What the task requires:
Reproduce the records verbatim, from the start through the line containing "-0.262269, 0.828520, 0.305984]]", including that line.

▽

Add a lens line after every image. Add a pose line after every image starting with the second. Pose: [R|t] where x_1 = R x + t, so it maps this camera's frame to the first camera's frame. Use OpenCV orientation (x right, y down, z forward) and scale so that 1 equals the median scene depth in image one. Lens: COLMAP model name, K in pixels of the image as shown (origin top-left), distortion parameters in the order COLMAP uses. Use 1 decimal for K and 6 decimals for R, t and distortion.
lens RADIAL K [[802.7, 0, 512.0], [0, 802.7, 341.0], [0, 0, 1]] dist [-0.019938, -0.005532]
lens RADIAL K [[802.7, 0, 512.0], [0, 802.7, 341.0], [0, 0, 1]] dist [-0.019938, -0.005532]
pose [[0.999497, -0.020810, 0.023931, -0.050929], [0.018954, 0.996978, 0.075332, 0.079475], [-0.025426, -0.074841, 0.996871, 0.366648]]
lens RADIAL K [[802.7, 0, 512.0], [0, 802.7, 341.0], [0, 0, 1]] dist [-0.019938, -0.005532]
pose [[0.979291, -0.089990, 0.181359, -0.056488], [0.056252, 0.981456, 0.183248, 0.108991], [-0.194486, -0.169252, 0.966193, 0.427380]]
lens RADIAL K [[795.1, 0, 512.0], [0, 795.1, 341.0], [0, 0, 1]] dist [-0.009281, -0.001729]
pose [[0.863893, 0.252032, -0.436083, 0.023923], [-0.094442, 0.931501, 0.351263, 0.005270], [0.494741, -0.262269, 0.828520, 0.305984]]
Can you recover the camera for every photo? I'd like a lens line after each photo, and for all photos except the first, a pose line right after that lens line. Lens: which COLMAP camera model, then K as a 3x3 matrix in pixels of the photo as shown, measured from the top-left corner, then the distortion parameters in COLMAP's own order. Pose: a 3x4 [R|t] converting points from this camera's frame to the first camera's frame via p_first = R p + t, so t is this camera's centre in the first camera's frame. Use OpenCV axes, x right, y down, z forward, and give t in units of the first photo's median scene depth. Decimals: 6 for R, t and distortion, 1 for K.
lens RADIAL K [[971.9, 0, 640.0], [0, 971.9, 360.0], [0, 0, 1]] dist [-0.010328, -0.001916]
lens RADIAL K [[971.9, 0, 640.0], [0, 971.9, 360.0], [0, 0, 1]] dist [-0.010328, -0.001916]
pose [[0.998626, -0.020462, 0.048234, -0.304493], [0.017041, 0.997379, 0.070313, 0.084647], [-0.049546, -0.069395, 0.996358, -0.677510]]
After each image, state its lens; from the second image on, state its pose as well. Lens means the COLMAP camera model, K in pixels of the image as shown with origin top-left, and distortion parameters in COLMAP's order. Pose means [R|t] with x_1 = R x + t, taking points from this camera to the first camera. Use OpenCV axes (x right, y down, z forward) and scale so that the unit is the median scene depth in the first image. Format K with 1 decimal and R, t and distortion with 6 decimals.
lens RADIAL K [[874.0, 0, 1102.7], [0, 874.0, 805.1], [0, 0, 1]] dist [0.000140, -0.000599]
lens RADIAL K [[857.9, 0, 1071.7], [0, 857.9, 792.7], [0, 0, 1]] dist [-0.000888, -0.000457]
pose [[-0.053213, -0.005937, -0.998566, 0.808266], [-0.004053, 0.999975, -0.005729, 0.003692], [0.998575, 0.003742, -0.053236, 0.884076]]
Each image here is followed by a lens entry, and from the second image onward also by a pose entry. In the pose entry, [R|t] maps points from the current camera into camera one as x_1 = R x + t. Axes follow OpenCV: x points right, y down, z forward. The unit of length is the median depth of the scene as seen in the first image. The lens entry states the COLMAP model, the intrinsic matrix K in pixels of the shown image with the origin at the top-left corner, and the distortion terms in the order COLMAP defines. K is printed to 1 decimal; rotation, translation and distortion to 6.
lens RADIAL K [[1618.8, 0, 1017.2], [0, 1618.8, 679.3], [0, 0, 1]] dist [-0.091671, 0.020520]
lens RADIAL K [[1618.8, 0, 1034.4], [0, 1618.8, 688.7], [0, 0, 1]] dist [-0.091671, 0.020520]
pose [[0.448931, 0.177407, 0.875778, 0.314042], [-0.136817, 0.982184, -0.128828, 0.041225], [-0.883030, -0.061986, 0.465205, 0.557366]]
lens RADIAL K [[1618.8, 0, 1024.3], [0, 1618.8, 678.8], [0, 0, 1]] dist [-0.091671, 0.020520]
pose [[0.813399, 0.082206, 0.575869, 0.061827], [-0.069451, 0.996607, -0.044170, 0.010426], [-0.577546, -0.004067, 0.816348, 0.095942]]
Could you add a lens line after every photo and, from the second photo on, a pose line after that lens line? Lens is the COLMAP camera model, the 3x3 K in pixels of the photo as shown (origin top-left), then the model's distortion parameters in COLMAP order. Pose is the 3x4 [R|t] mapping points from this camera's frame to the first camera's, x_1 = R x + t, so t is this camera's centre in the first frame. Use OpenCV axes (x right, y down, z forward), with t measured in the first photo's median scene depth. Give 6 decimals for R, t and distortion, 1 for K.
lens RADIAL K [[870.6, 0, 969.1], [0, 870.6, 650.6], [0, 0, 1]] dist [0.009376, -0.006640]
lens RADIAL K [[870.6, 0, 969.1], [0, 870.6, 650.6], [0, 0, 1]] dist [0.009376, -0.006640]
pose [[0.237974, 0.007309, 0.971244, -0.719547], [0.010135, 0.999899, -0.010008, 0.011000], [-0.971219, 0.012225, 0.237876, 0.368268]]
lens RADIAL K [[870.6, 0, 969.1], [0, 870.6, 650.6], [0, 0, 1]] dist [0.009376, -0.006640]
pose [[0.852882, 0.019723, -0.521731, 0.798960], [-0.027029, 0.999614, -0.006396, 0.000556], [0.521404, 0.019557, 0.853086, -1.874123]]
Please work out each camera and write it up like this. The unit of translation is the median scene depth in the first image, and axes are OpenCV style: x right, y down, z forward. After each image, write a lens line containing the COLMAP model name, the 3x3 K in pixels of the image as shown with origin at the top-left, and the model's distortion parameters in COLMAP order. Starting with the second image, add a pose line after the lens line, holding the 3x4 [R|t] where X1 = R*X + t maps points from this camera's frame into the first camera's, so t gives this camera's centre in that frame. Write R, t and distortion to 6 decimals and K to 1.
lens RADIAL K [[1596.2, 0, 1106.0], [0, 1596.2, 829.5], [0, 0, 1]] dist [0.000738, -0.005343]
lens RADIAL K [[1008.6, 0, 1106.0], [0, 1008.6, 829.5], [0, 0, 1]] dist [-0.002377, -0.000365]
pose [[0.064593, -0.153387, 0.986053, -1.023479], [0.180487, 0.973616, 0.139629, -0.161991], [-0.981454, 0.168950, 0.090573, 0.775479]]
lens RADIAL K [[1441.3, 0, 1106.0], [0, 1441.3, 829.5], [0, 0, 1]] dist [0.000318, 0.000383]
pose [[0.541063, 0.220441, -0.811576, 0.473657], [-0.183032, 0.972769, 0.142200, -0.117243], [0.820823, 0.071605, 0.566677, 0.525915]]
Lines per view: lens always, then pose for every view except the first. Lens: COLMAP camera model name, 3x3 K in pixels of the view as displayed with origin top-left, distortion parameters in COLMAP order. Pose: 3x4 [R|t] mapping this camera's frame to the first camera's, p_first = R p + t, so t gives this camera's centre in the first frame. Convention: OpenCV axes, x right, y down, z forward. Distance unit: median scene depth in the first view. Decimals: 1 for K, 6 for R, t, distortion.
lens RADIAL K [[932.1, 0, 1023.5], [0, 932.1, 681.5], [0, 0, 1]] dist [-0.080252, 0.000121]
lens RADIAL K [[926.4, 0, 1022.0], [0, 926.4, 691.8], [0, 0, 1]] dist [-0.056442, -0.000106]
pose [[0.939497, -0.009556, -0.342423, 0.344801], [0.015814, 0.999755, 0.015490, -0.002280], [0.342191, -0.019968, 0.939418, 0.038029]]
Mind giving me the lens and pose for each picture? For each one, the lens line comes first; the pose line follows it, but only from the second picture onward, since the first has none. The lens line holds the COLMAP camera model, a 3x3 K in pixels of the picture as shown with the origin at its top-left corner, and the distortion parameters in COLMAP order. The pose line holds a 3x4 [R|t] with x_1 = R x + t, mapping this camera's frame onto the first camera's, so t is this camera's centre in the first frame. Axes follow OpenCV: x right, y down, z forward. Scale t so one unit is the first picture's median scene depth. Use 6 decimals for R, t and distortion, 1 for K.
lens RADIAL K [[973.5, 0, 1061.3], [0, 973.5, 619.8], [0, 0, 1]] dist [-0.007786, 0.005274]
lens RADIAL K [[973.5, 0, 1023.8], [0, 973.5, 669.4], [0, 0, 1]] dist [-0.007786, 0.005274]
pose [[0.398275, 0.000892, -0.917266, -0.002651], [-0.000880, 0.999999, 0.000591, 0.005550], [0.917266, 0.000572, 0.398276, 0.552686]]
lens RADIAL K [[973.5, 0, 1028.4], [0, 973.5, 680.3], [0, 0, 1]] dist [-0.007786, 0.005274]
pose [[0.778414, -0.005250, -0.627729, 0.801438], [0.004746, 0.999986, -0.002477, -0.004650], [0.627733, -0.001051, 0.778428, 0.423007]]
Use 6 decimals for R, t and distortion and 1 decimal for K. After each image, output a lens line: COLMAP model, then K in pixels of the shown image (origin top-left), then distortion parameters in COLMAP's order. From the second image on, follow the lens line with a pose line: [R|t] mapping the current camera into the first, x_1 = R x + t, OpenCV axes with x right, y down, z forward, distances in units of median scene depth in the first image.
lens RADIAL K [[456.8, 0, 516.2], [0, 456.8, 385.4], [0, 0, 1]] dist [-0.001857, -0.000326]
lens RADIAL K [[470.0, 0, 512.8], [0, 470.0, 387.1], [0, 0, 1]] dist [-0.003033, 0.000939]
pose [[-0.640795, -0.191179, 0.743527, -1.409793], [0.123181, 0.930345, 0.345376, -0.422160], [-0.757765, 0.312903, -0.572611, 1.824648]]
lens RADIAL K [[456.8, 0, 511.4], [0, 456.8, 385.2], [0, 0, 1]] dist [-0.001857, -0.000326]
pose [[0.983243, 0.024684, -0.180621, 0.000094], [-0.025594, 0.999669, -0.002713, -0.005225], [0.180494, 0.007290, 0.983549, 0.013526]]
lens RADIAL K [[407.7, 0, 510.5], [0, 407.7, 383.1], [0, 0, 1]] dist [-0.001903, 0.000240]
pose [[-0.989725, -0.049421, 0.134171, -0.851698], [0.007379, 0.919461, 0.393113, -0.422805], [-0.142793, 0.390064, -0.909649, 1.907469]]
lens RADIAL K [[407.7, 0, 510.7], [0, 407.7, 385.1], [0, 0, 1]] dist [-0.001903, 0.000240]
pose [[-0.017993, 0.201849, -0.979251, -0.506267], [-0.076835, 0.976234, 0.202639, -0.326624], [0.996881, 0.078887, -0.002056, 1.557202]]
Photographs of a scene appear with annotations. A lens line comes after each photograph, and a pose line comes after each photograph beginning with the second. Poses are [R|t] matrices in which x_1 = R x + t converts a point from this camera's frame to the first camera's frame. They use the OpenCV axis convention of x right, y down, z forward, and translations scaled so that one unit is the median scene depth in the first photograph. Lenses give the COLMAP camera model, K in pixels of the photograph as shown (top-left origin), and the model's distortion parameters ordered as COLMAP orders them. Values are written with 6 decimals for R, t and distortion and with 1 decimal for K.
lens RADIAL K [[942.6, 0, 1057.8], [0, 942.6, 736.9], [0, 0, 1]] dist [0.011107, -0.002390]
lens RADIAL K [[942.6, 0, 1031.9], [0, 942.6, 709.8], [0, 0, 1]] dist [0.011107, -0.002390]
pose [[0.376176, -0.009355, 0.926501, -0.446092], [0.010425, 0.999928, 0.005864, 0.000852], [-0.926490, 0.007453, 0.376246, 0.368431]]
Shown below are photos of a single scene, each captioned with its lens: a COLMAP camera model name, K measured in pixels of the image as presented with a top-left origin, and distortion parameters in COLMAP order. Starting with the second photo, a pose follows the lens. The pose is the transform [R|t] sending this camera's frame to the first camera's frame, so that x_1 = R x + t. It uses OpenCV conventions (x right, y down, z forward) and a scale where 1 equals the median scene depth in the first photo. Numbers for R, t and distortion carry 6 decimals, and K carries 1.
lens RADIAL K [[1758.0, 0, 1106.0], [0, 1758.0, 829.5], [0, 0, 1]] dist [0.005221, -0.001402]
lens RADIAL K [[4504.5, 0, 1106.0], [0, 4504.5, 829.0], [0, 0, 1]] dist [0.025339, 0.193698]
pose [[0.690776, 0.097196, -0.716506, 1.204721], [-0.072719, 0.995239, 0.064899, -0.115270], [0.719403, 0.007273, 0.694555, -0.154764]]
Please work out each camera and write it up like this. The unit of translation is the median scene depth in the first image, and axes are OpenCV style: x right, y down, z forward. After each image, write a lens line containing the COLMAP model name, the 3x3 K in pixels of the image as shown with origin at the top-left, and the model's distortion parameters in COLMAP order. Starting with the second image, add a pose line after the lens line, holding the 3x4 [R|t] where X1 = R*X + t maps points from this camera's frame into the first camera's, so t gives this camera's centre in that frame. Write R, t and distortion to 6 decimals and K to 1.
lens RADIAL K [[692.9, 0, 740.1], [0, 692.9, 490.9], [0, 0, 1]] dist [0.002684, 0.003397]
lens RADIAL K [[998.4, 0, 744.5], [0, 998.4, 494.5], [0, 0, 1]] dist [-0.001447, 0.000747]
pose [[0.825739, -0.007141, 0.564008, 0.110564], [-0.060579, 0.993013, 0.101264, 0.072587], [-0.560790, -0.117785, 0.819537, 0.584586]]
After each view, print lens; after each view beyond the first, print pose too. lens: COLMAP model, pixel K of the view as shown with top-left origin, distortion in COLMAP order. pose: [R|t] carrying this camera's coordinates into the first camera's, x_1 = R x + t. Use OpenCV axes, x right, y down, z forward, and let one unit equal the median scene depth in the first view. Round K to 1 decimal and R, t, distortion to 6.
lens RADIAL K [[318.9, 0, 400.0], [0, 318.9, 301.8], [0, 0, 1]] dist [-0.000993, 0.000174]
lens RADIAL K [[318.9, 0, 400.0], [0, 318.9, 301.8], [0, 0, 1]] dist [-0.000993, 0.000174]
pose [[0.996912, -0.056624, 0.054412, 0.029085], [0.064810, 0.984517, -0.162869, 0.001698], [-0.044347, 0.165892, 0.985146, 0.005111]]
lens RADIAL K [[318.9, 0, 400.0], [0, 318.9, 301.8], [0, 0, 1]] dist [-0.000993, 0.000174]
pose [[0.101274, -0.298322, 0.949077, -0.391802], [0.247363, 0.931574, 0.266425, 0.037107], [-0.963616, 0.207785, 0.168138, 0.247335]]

△

Answer space:
Add a lens line after every image. Add a pose line after every image starting with the second. Pose: [R|t] where x_1 = R x + t, so it maps this camera's frame to the first camera's frame. Use OpenCV orientation (x right, y down, z forward) and scale so that 1 equals the median scene depth in image one. Lens: COLMAP model name, K in pixels of the image as shown (origin top-left), distortion parameters in the order COLMAP uses. Use 1 decimal for K and 6 decimals for R, t and distortion.
lens RADIAL K [[802.7, 0, 512.0], [0, 802.7, 341.0], [0, 0, 1]] dist [-0.019938, -0.005532]
lens RADIAL K [[802.7, 0, 512.0], [0, 802.7, 341.0], [0, 0, 1]] dist [-0.019938, -0.005532]
pose [[0.999497, -0.020810, 0.023931, -0.050929], [0.018954, 0.996978, 0.075332, 0.079475], [-0.025426, -0.074841, 0.996871, 0.366648]]
lens RADIAL K [[802.7, 0, 512.0], [0, 802.7, 341.0], [0, 0, 1]] dist [-0.019938, -0.005532]
pose [[0.979291, -0.089990, 0.181359, -0.056488], [0.056252, 0.981456, 0.183248, 0.108991], [-0.194486, -0.169252, 0.966193, 0.427380]]
lens RADIAL K [[795.1, 0, 512.0], [0, 795.1, 341.0], [0, 0, 1]] dist [-0.009281, -0.001729]
pose [[0.863893, 0.252032, -0.436083, 0.023923], [-0.094442, 0.931501, 0.351263, 0.005270], [0.494741, -0.262269, 0.828520, 0.305984]]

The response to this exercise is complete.